Djawanews - Musuh dunia saat ini bukan hanya menanggulangi pandemi Covid-19. Tapi perubahan perubahan iklim atau climate change juga memiliki dampak yang sangat dahsyat sehingga dunia harus berkontribusi dalam menurunkan emisi gas rumah kaca.
"Saat ini dunia dihadapkan pada ancaman yang katastropiknya, dampaknya, konsekuensinya yaitu climate change. Kita sudah melihat berbagai studi menunjukkan dampak dari climate change itu akan sangat dahsyat," papar Menteri Keuangan Sri Mulyani dalam webinar Climate Change Challenge yang diselenggarakan Universitas Indonesia (UI), Jumat (11/6/2021).
Contoh dari dampak perubahan iklim, mencairnya es di kutub utara dan selatan.
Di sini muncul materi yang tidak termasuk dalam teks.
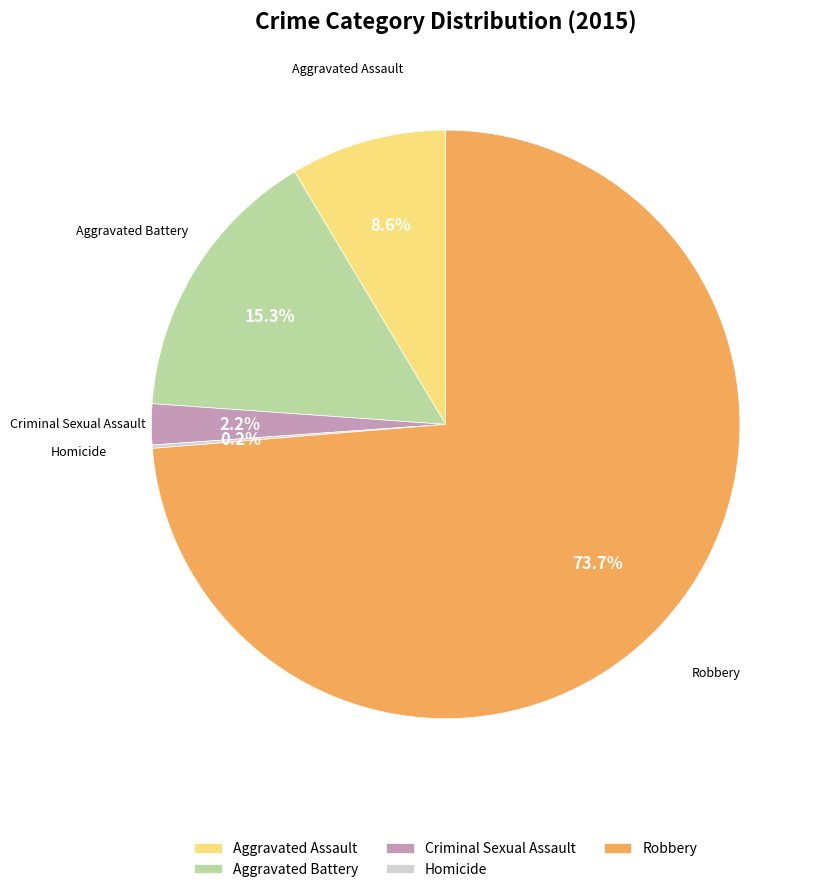

What is the ratio of the value at Aggravated Assault to the value at Aggravated Battery?

0.6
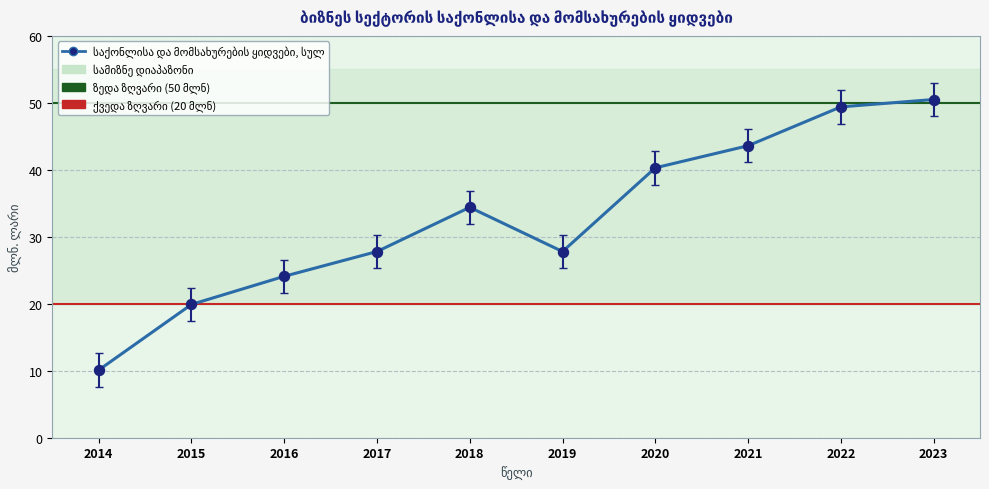

True or false: the data shows 40.3 at 2020.

True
Belum lagi kemarau panjang atau hujan deras yang turun berlebihan dalam durasi waktu lama.
Bahkan kata Menkeu, merujuk pada laporan yang digunakan sebagai referensi dalam pertemuan climate change dunia, saat ini suhu dunia 1,1 derajat celsius lebih hangat dibandingkan masa pra-industrialisasi.
Kata Sri Mulyani, meskipun semua negara melaksanakan Nationally Determined Contribution (NDC) dalam Paris Agreement untuk menurunkan emisi karbon, dunia tidak akan terhindar dari kenaikan suhu.
“Dunia akan tetap meningkat suhunya menjadi 3,2 derajat celsius dibandingkan pra-industri pada 2030. Ini berarti akan melewati batas yang oleh para ahli disebutkan kenaikan suhu maksimal yang bisa ditahan bumi yaitu 1,5 hingga 2 derajat celsius,” jelas Sri Mulyani.
“Perlu target yang lebih ambisius. Kita terus melakukan keselarasan kebijakan-kebijakan untuk mencapai komitmen (Paris) tersebut atau bahkan lebih ambisius,” ujarnya.
Sri Mulyani menyampaikan Indonesia sebagai negara yang besar diminta untuk berperan aktif di dunia internasional dalam meminta komitmen negara-negara tetangga dan negara-negara maju dalam memenuhi konsekuensi sumber daya yang dibutuhkan untuk melakukan transformasi dari high carbon menjadi low carbon atau bahkan zero carbon emission.